Does anyone else encounter this type of issue? Is there something we are missing?
Cheers,
Colin.
ps -ef |grep ntp;
mongodb1
ntp 5163 1 0 Dec11 ? 00:00:00 ntpd -u ntp:ntp -p /var/run/ntpd.pid -g
ec2-user 15865 15839 0 09:31 pts/2 00:00:00 grep ntp
mongodb2
ntp 4834 1 0 Dec11 ? 00:00:00 ntpd -u ntp:ntp -p /var/run/ntpd.pid -g
ec2-user 19056 19029 0 09:31 pts/0 00:00:00 grep ntp
mongodb3
ntp 5795 1 0 Dec11 ? 00:00:00 ntpd -u ntp:ntp -p /var/run/ntpd.pid -g
ec2-user 26199 26173 0 09:31 pts/0 00:00:00 grep ntp
cat /etc/ntp.conf;
# For more information about this file, see the man pages
# ntp.conf(5), ntp_acc(5), ntp_auth(5), ntp_clock(5), ntp_misc(5), ntp_mon(5).
driftfile /var/lib/ntp/drift
# Permit time synchronization with our time source, but do not
# permit the source to query or modify the service on this system.
restrict default kod nomodify notrap nopeer noquery
restrict -6 default kod nomodify notrap nopeer noquery
# Permit all access over the loopback interface. This could
# be tightened as well, but to do so would effect some of
# the administrative functions.
restrict 127.0.0.1
restrict -6 ::1
# Hosts on local network are less restricted.

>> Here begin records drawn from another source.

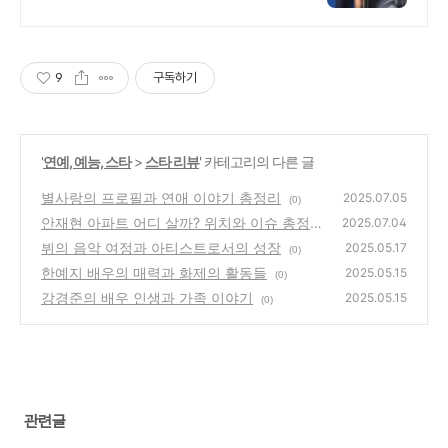
오디션정보
9
구독하기
'
연예, 예능, 스타
>
스타 리뷰
' 카테고리의 다른 글
별사랑의 프로필과 연애 이야기 총정리
2025.07.05
(0)
안재현 아파트 어디 살까? 위치와 이슈 총정리
2025.07.04
뷔의 음악 여정과 아티스트로서의 성장
(0)
2025.05.17
(0)
한예지 배우의 매력과 화제의 활동들
2025.05.15
(0)
강경준의 배우 인생과 가족 이야기
2025.05.15
(0)
관련글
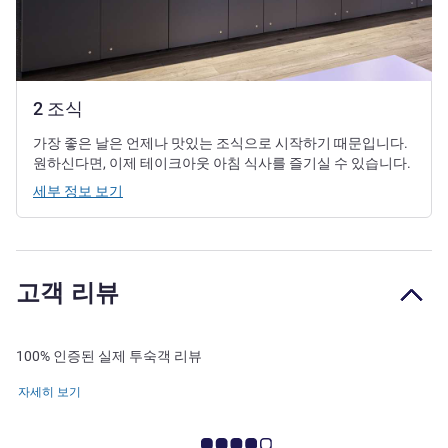
2 조식
가장 좋은 날은 언제나 맛있는 조식으로 시작하기 때문입니다.
원하신다면, 이제 테이크아웃 아침 식사를 즐기실 수 있습니다.
세부 정보 보기
고객 리뷰
100% 인증된 실제 투숙객 리뷰
자세히 보기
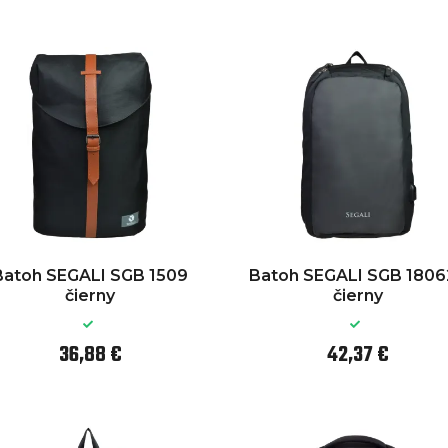
Batoh SEGALI SGB 1509
Batoh SEGALI SGB 1806
čierny
čierny
36,88 €
42,37 €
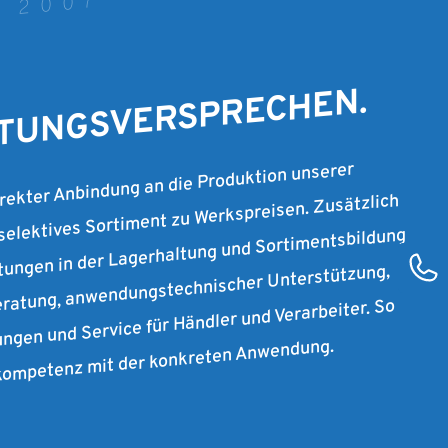
T 2007
STUNGSVERSPRECHEN.
irekter Anbindung an die Produktion unserer
 selektives Sortiment zu Werkspreisen. Zusätzlich
stungen in der Lagerhaltung und Sortimentsbildung
ratung, anwendungstechnischer Unterstützung,
ungen und Service für Händler und Verarbeiter. So
rkompetenz mit der konkreten Anwendung.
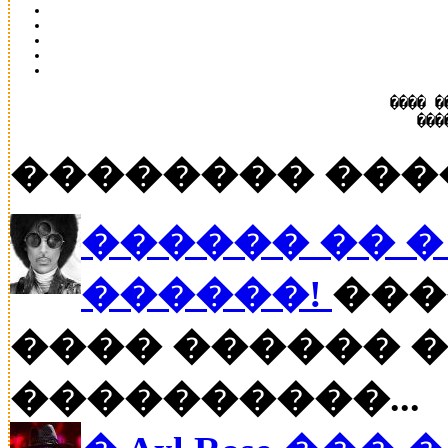
���� �
���
�������� ���
������ �� � P
������!
���
���� ������ �
����������...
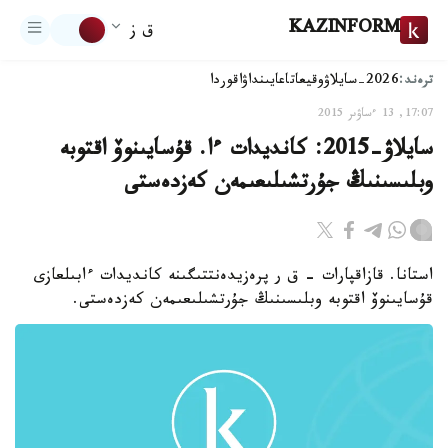
KAZINFORM
ق ز
ترەند:
2026-سايلاۋ
وقيعا
تاعايىنداۋ
اقوردا
17:07, 13 ءساۋىر 2015
سايلاۋ-2015: كانديدات ءا. قۇسايىنوۆ اقتوبە
وبلىسىنىڭ جۇرتشىلىعىمەن كەزدەستى
استانا. قازاقپارات - ق ر پرەزيدەنتتىگىنە كانديدات ءابىلعازى
قۇسايىنوۆ اقتوبە وبلىسىنىڭ جۇرتشىلىعىمەن كەزدەستى.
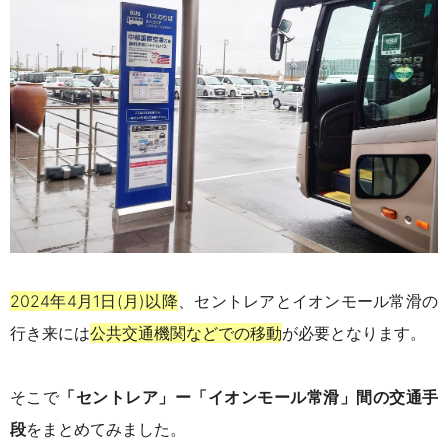
2024年4月1日(月)以降
、セントレアとイオンモール常滑の
行き来には
公共交通機関などでの移動
が必要となります。
そこで
「セントレア」ー「イオンモール常滑」間の交通手
段
をまとめてみました。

#restrict 192.168.1.0 mask 255.255.255.0 nomodify notrap
# Use public servers from the pool.ntp.org project.
# Please consider joining the pool (http://www.pool.ntp.org/join.html).

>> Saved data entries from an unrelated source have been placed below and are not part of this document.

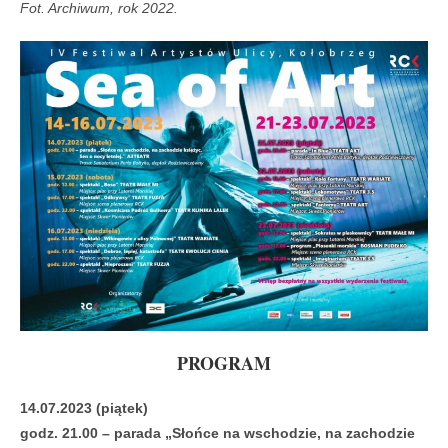
Fot. Archiwum, rok 2022.
PROGRAM
14.07.2023 (piątek)
godz. 21.00 – parada „Słońce na wschodzie, na zachodzie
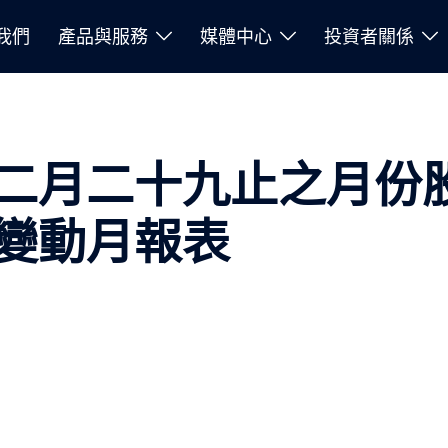
我們
產品與服務
媒體中心
投資者關係
二月二十九止之月份
變動月報表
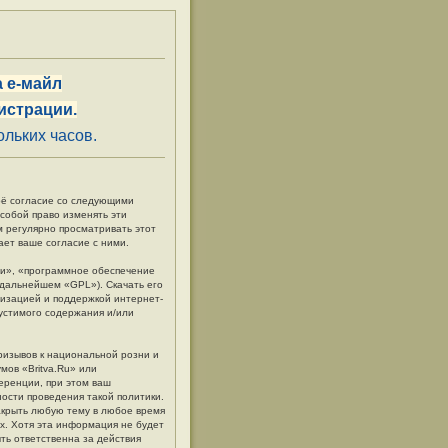
 е-майл
истрации.
льких часов.
своё согласие со следующими
 собой право изменять эти
м регулярно просматривать этот
ает ваше согласие с ними.
и», «программное обеспечение
в дальнейшем «GPL»). Скачать его
низацией и поддержкой интернет-
пустимого содержания и/или
ризывов к национальной розни и
мов «Britva.Ru» или
еренции, при этом ваш
ности проведения такой политики.
акрыть любую тему в любое время
ых. Хотя эта информация не будет
ть ответственна за действия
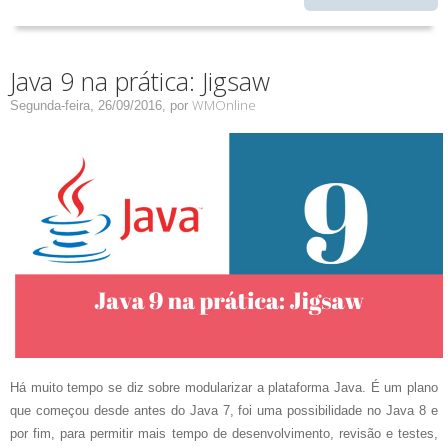
Java 9 na prática: Jigsaw
WMOnline
Segunda-feira, 26/09/2016,
por
Há muito tempo se diz sobre modularizar a plataforma Java. É um plano
que começou desde antes do Java 7, foi uma possibilidade no Java 8 e
por fim, para permitir mais tempo de desenvolvimento, revisão e testes,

#server 0.amazon.pool.ntp.org iburst dynamic
#server 1.amazon.pool.ntp.org iburst dynamic
#server 2.amazon.pool.ntp.org iburst dynamic
#server 3.amazon.pool.ntp.org iburst dynamic
server time-server.domain.com iburst
#broadcast 192.168.1.255 autokey # broadcast server
#broadcastclient # broadcast client
#broadcast 224.0.1.1 autokey # multicast server
#multicastclient 224.0.1.1 # multicast client
#manycastserver 239.255.254.254 # manycast server
#manycastclient 239.255.254.254 autokey # manycast client
# Enable public key cryptography.
#crypto
includefile /etc/ntp/crypto/pw
# Key file containing the keys and key identifiers used when operating
# with symmetric key cryptography.
keys /etc/ntp/keys
# Specify the key identifiers which are trusted.
#trustedkey 4 8 42
# Specify the key identifier to use with the ntpdc utility.
#requestkey 8
# Specify the key identifier to use with the ntpq utility.
#controlkey 8
# Enable writing of statistics records.
#statistics clockstats cryptostats loopstats peerstats
# Enable additional logging.
logconfig =clockall =peerall =sysall =syncall
# Listen only on the primary network interface.
interface listen eth0
interface ignore ipv6
ntpq -npcrv;
remote refid st t when poll reach delay offset jitter
==============================================================================
*172.31.14.137 91.*.*.* 3 u 557 1024 377 1.121 -0.264 0.161
associd=0 status=0615 leap_none, sync_ntp, 1 event, clock_sync,
version="ntpd 4.2.6p5#1.2349-o Sat Mar 23 00:37:31 UTC 2013 (1)",
processor="x86_64", system="Linux/3.14.23-22.44.amzn1.x86_64", leap=00,
stratum=4, precision=-23, rootdelay=23.597, rootdisp=109.962,
refid=172.31.14.137,
reftime=d83a757a.175b5fa1 Tue, Dec 16 2014 9:10:18.091,
clock=d83a77a7.82431efa Tue, Dec 16 2014 9:19:35.508, peer=27361,
tc=10, mintc=3, offset=-0.264, frequency=-13.994, sys_jitter=0.000,
clk_jitter=0.358, clk_wander=0.053
After upgrading to MongoDB 3 using the WiredTiger storage engine we do not see this issue any more.